The place of passion

Should we ‘follow our passion’? Should we ‘bring passion’ to everything we do?  Where does this idea of passion fit into our experience of and creation of joy?

I find myself caught between these two positions, not sure which is the truer path or whether there is a middle way.

My experience and observation suggest that, in ‘following our passion’, there can be great satisfaction, richness and intensity; however, this may also be seductive. That very intensity can become one more addictive ‘high’, increasingly compulsive and often ego-driven.

Instead of leading us to fulfilment, our talents and passions may thus easily become our curse. I know that sometimes, when I face in this direction, I become caught up in a sense of being ‘driven’ to achieve an end.  I am not convinced that this ultimately leads me towards peace or joy. Perhaps there is a fine line between passion and obsession.  One’s passions can bring one utterly into the moment, yet they can also become the stuff of illusion, drawing us to some elusive ‘goal’ that deflects us from experiencing the now.

Maybe it really is the case that it’s not what you do but the way that you do it that matters.
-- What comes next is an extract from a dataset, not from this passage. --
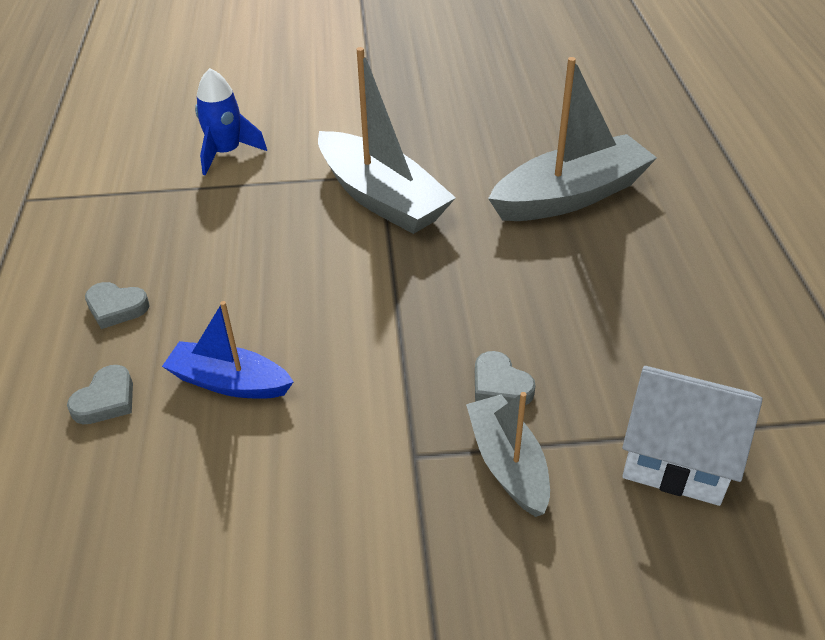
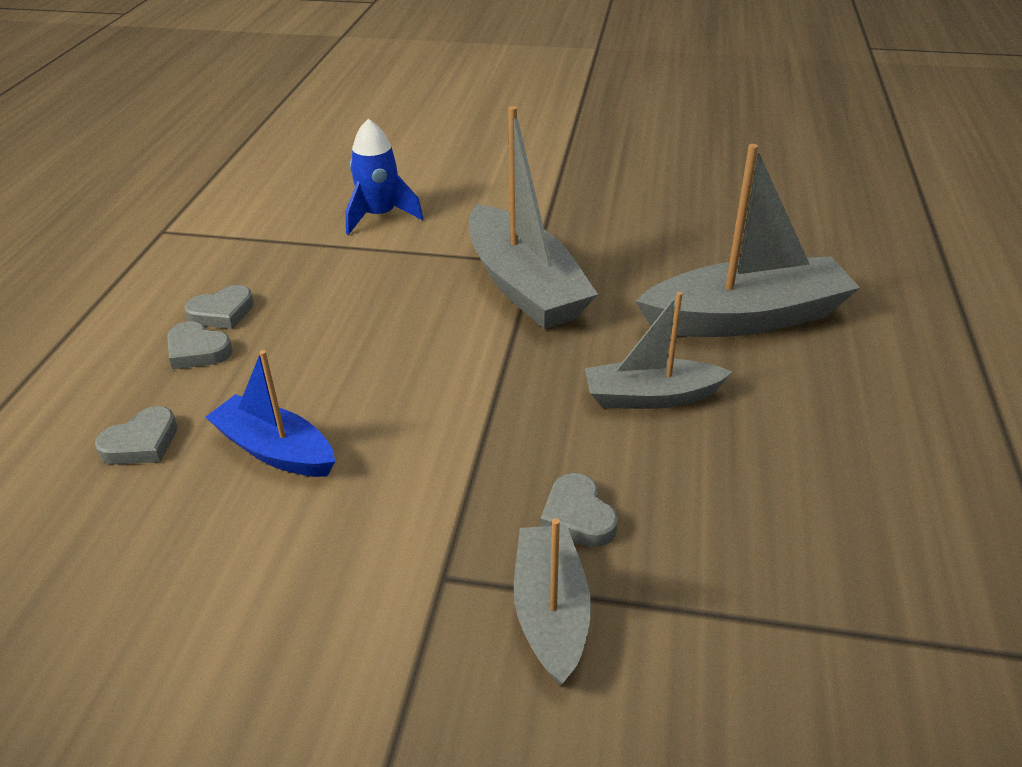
camera: 15 degrees right, 5 degrees down
(122, 268) = (222, 312): none -> grey heart
(520, 276) = (651, 397): none -> grey boat
(677, 458) = (771, 654): white house -> none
I am beginning to realise that I find it much simpler to remain grounded and non-attached when I am not over-invested in what I do. Instead, if I try to bring my passion for life and sense of joy to the task in hand, whatever it may be, to imbue it with all the dimensions that my experience allows me to bring to it, I seem to find a rich vein of transformation. The focus is not on the doing, but on the ‘being within the doing’. Flow and engagement are essentially qualities of being, not of achievement.

Perhaps passion, in this context, is essentially a quality of authenticity, which itself must be built on a clarity as to one’s sense of meaning or higher purpose.